Hacía tiempo que en los pasillos de El Sistema™ se venía oyendo el rumor de que un grupo de terroristas cibernéticos estaba intentando atacar la base de datos, pero Emma era muy buena en “lo suyo” y sabía que eso no pasaría en su turno.
Pero, amigo, los terroristas habían encontrado una vulnerabilidad en El Sistema™: La manía de los trabajadores de querer disfrutar de unas semanas de asueto al año, así como el total desconocimiento de los jefes de qué era exactamente “lo suyo”.
Y en ésas estábamos ahora.
Todo apuntaba a que los ciberterroristas se habían hecho con el control de la base de datos de Iberia (lo cual, no nos engañemos, no debía de ser muy difícil ya que todos hemos visto la web del SEPE).
Emma tenía que hacer algo urgentemente, porque en esa base de datos también están todos/as los/as habitantes del planeta. Todos/as y cada uno/a. Y lo peor de todo es que no hay copia de seguridad. No porque la destruyeran los terroristas sino porque, repito, es Iberia, ¿qué iba a haber?

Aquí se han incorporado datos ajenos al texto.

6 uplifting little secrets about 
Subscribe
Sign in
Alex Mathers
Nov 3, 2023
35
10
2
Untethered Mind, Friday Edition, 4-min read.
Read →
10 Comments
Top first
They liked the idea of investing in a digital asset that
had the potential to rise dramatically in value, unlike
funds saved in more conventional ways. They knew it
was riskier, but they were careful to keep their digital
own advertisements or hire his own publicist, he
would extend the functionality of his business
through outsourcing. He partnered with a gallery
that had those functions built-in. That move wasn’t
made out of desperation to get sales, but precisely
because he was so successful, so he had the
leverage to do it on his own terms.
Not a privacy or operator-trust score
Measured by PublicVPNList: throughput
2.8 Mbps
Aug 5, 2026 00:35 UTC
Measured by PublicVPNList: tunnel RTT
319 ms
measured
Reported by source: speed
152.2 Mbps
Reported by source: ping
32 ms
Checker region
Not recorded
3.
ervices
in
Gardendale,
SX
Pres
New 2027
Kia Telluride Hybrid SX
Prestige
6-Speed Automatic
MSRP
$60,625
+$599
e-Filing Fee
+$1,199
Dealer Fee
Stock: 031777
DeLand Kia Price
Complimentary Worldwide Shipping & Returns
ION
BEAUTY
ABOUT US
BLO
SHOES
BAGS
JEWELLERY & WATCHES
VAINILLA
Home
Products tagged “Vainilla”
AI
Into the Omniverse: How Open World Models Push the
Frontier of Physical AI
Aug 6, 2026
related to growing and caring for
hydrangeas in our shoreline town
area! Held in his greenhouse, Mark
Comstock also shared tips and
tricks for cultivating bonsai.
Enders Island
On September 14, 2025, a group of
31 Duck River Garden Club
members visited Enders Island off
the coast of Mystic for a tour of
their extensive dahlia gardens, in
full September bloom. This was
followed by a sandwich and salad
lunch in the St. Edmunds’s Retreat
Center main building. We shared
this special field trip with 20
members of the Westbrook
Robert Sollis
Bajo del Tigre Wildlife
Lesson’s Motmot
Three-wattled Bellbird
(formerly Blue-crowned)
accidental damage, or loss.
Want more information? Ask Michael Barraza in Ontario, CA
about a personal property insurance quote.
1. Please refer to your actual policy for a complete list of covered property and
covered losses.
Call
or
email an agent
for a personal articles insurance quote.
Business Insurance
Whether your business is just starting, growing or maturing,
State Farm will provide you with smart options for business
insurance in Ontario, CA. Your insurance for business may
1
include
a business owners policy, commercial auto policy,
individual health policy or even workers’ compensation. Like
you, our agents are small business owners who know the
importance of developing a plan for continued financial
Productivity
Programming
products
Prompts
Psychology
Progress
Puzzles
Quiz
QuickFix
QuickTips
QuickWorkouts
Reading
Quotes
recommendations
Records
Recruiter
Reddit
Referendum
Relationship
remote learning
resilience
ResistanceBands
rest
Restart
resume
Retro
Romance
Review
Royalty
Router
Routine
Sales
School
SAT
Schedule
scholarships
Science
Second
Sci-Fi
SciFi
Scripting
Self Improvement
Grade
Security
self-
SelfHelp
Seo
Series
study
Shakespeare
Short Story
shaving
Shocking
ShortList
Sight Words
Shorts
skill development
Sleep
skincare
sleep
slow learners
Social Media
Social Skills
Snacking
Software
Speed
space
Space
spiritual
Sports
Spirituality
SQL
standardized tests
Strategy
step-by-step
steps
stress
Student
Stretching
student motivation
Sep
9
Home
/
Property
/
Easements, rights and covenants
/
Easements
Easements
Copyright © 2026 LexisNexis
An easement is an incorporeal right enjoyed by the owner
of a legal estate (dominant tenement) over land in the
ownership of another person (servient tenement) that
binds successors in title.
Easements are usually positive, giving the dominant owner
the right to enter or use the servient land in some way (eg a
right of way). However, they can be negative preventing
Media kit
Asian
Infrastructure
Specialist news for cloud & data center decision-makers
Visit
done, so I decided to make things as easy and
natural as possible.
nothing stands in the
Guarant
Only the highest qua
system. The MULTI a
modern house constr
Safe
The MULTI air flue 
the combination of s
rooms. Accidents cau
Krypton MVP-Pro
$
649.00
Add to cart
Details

De momento era evidente que los terroristas iban por la letra A, pues habían borrado “arbusto”, pero con un poco de suerte activarían el modo aleatorio y, a lo mejor, hasta mejoraban El Sistema™ (difícil era empeorarlo, también es cierto). Lo mismo borraban “monarquía” o “fascismo”. Pero, aunque cayera esa breva, tarde o temprano acabarían alterando algún registro clave y nos llevarían a un punto sin retorno.
Claro que, por otro lado, Emma estaba de vacaciones. Todo podía esperar a septiembre.